Despite economic growth, a majority of the Indian population still lives in extreme poverty and disease. Behind India’s newfound economic strength are 300 million poor people who live on less than $1 per day. Government figures may indicate a reduction in poverty. But the truth is, with increasing global food prices, poverty is spreading everywhere like a swarm of locusts.

These pictures are taken in rural areas where conditions are worse than in cities and where close to 70 percent of India’s population reside today. Statistics show that 2.1 million children under 5 years old die of malnutrition annually. The idea of this project was born after reading the statistics of how much food is thrown away in the West, especially during Christmastime. 
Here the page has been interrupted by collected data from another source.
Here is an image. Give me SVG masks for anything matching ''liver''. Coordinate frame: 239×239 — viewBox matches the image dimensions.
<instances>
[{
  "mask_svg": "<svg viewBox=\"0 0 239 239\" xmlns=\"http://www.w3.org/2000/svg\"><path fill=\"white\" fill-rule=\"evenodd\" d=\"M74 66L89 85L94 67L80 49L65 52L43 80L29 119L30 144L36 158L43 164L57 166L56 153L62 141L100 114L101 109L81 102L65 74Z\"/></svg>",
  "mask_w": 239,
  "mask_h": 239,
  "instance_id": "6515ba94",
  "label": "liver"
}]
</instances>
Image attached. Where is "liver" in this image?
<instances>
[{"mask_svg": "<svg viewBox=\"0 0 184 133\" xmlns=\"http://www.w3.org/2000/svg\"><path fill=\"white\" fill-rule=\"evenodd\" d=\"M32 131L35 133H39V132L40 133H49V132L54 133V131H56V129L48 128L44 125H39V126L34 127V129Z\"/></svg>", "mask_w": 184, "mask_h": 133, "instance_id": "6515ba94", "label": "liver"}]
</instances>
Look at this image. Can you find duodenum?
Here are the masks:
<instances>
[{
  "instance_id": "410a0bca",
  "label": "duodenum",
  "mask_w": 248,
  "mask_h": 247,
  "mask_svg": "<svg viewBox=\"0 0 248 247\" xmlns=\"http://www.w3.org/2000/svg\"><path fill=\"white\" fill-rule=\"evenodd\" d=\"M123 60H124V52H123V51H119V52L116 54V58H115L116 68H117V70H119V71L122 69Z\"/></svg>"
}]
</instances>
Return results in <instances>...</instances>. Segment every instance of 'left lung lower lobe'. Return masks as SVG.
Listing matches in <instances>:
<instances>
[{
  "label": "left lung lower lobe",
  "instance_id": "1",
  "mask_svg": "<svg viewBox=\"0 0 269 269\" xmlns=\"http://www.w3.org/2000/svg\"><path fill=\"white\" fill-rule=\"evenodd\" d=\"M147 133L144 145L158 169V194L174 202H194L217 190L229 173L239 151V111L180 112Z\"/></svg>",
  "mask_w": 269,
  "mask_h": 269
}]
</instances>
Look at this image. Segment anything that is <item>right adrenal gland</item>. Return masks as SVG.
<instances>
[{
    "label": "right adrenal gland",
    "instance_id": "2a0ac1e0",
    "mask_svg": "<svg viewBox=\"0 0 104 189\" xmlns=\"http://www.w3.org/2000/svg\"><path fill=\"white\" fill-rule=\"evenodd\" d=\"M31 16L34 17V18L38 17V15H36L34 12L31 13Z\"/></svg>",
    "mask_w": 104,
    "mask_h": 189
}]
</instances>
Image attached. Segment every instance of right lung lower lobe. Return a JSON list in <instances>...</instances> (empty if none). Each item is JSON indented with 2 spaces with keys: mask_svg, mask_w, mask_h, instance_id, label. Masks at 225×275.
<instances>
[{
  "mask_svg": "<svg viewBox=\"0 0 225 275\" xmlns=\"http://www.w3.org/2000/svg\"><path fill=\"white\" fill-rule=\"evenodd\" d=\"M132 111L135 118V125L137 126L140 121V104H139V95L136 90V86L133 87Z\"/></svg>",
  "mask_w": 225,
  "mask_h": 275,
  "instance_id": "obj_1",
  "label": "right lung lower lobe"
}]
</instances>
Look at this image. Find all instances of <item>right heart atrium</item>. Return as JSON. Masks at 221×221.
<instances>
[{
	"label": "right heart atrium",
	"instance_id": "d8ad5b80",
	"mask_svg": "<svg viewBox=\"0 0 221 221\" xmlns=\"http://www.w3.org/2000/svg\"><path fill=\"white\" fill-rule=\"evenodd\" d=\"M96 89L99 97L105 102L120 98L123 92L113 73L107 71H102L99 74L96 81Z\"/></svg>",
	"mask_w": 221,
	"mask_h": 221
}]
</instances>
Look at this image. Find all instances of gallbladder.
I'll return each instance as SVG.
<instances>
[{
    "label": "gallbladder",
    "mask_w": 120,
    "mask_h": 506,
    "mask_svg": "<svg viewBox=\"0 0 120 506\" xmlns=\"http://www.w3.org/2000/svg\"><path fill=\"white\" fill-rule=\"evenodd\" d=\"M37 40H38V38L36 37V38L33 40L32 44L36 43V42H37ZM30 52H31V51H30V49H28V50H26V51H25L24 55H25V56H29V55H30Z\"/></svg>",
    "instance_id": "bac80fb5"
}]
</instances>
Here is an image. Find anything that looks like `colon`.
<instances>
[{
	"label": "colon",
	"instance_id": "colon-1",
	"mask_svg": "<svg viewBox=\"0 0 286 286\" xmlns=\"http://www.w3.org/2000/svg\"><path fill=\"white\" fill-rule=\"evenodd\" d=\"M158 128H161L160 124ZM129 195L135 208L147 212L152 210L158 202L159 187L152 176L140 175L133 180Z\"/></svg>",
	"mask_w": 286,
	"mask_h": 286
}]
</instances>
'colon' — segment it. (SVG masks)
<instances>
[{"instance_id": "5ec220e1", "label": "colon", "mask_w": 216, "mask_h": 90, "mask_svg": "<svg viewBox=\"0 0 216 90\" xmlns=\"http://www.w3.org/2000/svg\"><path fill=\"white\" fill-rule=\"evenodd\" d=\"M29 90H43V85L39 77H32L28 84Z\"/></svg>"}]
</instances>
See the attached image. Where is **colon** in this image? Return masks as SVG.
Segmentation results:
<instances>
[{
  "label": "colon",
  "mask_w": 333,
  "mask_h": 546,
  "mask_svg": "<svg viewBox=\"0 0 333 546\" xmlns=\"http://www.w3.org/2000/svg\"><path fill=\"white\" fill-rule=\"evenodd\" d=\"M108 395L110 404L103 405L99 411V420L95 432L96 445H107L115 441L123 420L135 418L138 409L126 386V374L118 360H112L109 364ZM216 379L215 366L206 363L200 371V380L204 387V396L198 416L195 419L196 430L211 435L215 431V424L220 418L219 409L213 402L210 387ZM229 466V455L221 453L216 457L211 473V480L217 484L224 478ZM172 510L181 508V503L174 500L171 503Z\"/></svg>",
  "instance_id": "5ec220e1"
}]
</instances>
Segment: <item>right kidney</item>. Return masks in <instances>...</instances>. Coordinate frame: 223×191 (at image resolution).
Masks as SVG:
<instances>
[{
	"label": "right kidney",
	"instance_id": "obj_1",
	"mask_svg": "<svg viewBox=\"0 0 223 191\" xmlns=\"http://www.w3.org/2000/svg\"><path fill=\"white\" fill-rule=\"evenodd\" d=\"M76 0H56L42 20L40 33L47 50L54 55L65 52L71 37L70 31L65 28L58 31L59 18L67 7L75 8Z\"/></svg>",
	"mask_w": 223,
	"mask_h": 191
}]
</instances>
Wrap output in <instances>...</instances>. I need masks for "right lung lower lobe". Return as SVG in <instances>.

I brought with me a table and some fake food, and I told people to dream about some food that they would like to find on their table.

Mamo’s series has caused some uproar online. While his series effectively captures the horrifying conditions that a majority of India and many other poverty-stricken areas populations endure, people believe “Dreaming Food” crosses the line of photojournalism to being purely exploitative. Many people online have also called the concept gimmicky and went as far as to say it is “poverty porn.”

While the series could have been an artful and conceptual way to shine a light on poverty, I personally think Mamo crossed the line when schlepping a table and plastic food props to impoverished areas for a photo opportunity. There could have been so much good to be done with a simple change in the concept: Bring. Real. Food.

After doing the amount of research he claims to have done, rather than thinking of ways to effectively torment the population, let alone children, bring change to the area you're visiting. Modify your concept to truly highlight what you've set out to do. Interview the impoverished, take your concept and teach others about what's going on in these areas instead of exploiting and asking them to dream about the food they will likely never get. Many journalists have spoken out:

World Press Photo has since released a statement of their own, mentioning that the debates and problems that arise from each winner and post are under constant review to learn from. Read more of their statement here

What do you think of the series? Conceptual or exploitative? What do you feel he could have done differently to elicit the response he said he intended? Sound off below and let us know what you think. 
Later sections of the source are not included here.